I found a nation in lock-step competition to keep up in the arms race and eager to present Americans as the aggressive enemy. But I also found Soviet people who look to the West with a mixture of envy and awe. Our clothing, our heroes, even our subway chatter fascinated them.

After spending three days exploring Yerevan, in Armenia, with a newly-made Soviet friend, I said to him upon leaving: "Levon, what can I send you from the U.S.Books, poetry, tapes?" After thinking for a long time, Levon finally said in his perfect English: "There is nothing you can send me. You are a window on the West. Just return and talk to me for another three days."

SINCE COMING HOME I have shown my slides and talked about the Soviet Union at numerous engagements. American audiences—whether they are church groups, the Kiwanis Club, university students, or peace organizations—respond to the slides of Soviet people. The beautiful architecture and pastoral scenes interest them less than the blurry shots of Soviet families boating in Gorky Park, old women selling roses on street corners, babies in prams, and lovers in the park. Soviet faces move American people.

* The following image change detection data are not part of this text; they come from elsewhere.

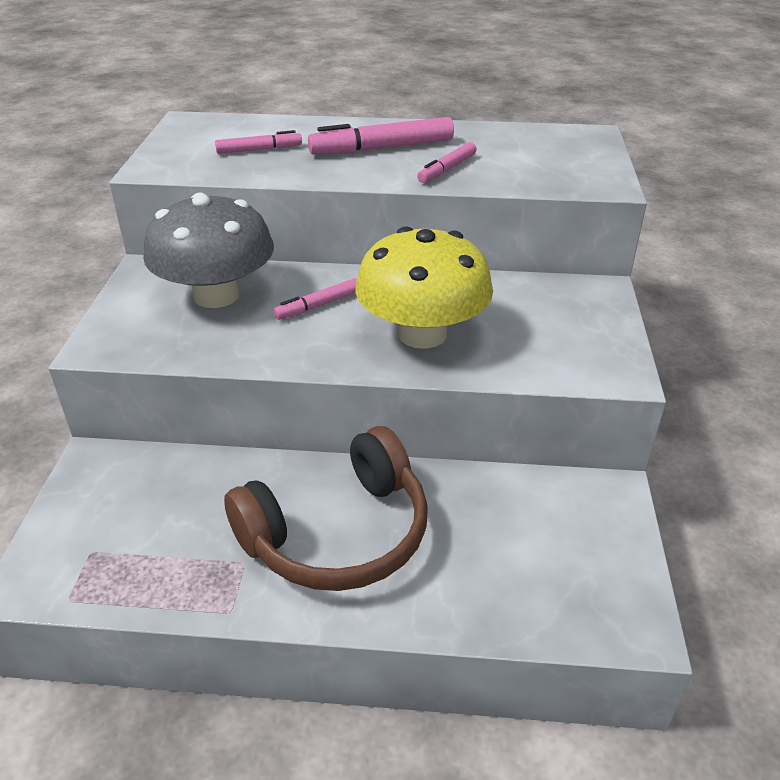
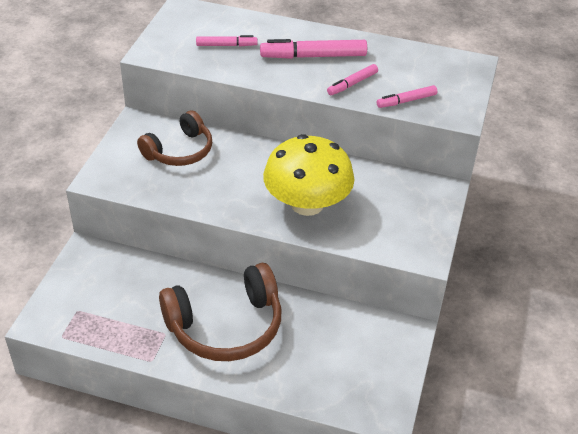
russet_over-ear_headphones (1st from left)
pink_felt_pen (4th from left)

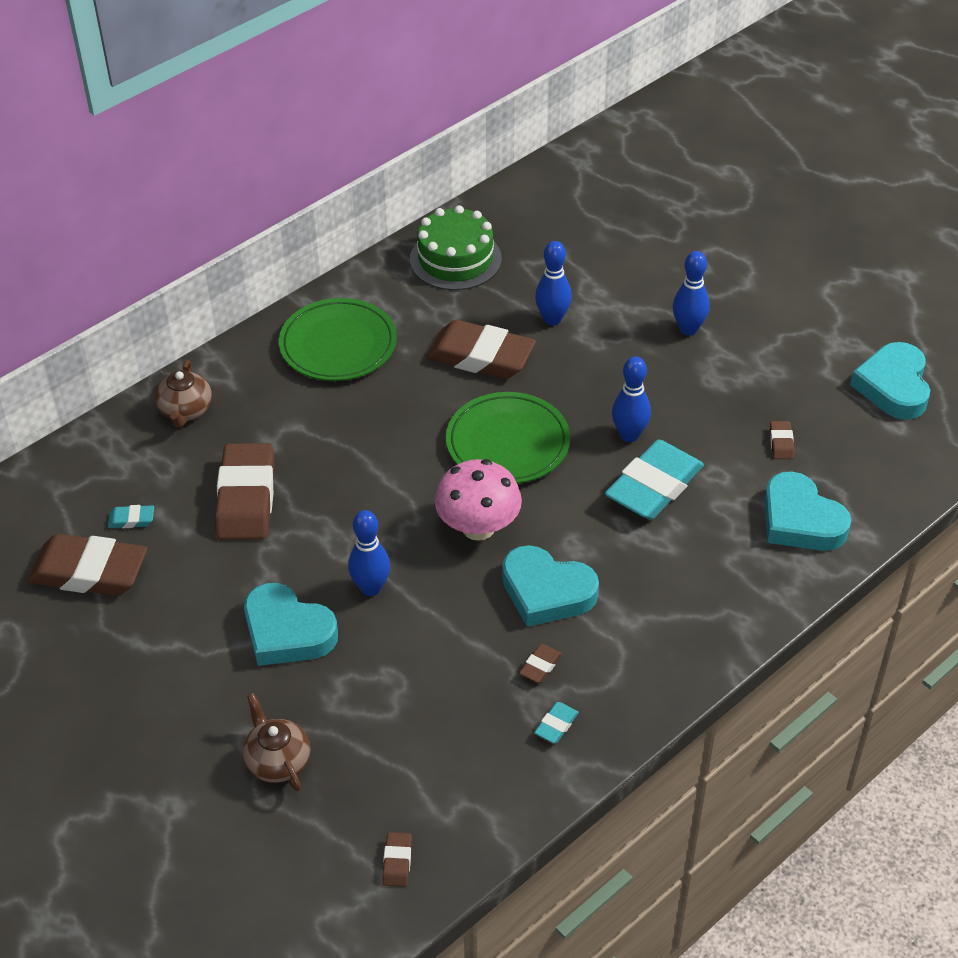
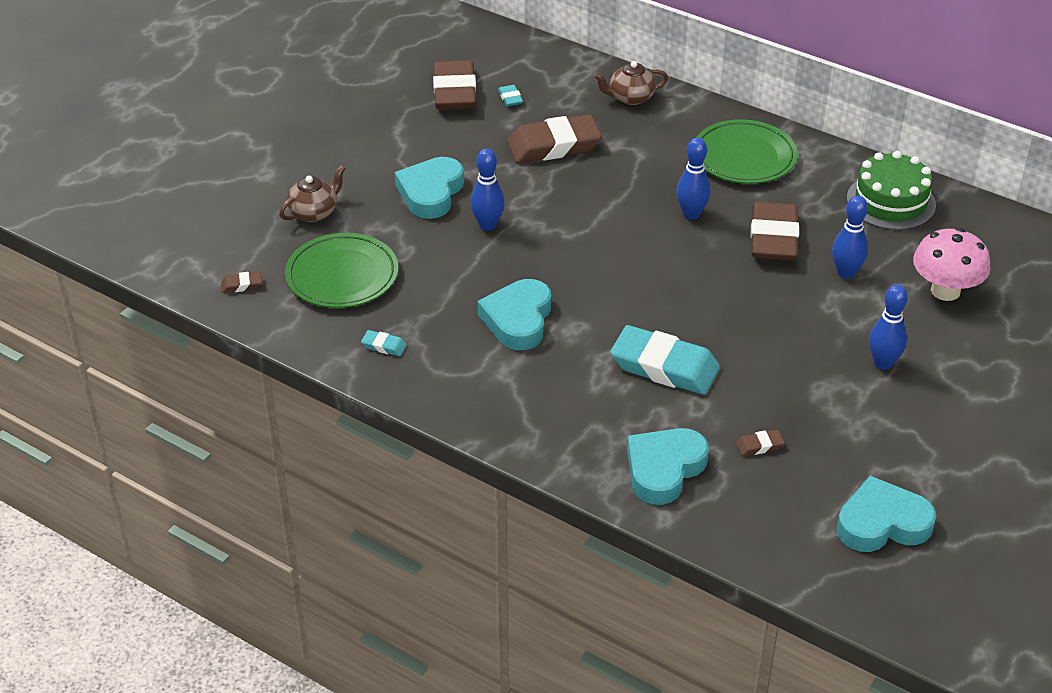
pink_fungus
green_plate (1st from left)
russet_pencil_eraser (5th from left in the first image)
cobalt_bowling_pin (2nd from left)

Propaganda abounds in both countries. There are myths and stereotypes, untruths and fears. And yet, after seeing 121 slides of Soviet citizens at work at construction sites, in line for apples, performing Siberian dances, and singing alongside Americans, people seemed to come away with a different feeling.

I remember the question posed by Wendell Berry in his poem "To a Siberian Woodsman":
Who has imagined your death negligible to me
now that I have seen these pictures of your face?

Andrea Ayvazian was director of The Exchange Project of the Peace Development Fund in Amherst, Massachusetts when this article appeared. In July and August 1984, she visited the Soviet Union with the Volga Peace Cruise.